Documentation of data formats used can be found in the wiki.
npm install
npm start
This will start the server on localhost:3000
serving API endpoints for searching and recieving transcripts. Additionally angular/dist
is served statically.
Api Example: http://srf-transcriptor.herokuapp.com/search?q=Geri%20M%C3%BCller
The front end build is checked in for easy deploy to heroku of the whole application. Could be optimized in the future.
npm install
npm start
cd angular/
npm install
bower install
grunt serve
The front end dev server will relay requests to the API endpoints to localhost:3000
via grunt-connect-proxy - make sure to also run the main server from the root directory.

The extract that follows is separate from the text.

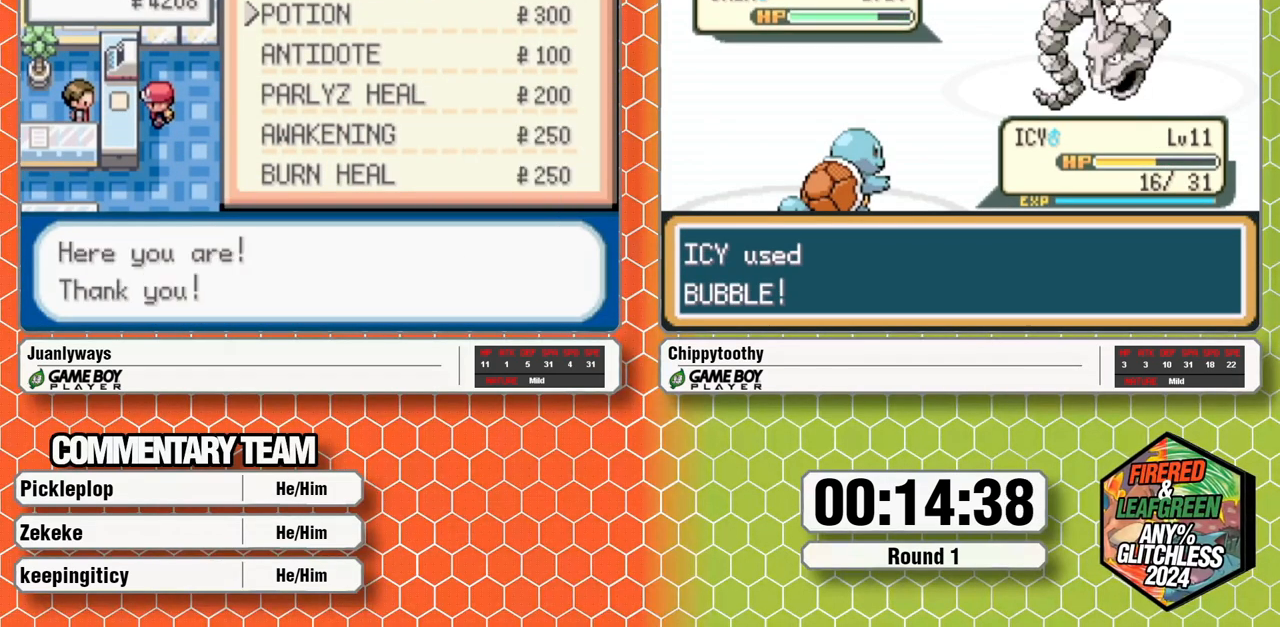
{"buttons": [], "events": [[33, "A", "down"], [83, "A", "up"], [100, "DPAD_DOWN", "down"], [167, "A", "down"], [167, "DPAD_DOWN", "up"], [267, "A", "up"]]}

The crawler is part of the backend.
cd backend
grunt --help
grunt add:show --id=3b016ffc-afa2-466d-a694-c48b7ffe1783
This will fetch episode information and transcripts of all added shows.
grunt fetch:shows
grunt fetch:transcripts
grunt parse:transcripts
grunt parse:shows
Currently the processed data needs to be checked in for deployment.
- Node.js
- Grunt
- Bower
- Compass
There is an experimental algorithm included to compose short clips out of text.
Usage:
node backend/clip -m 'Krieg in eine Weile her und es wird Sie eine Weile nicht sehen können, den Fall von ihm zu bekommen, ist nicht ein Problem mit ihm für eine Weile her,'
A MP4 clip will be composed and saved to backend/clips
, alongside with a JSON file with the source meta data.
Above message is sourced from @lauraperrenoud tweet and translated to German with Google Translate.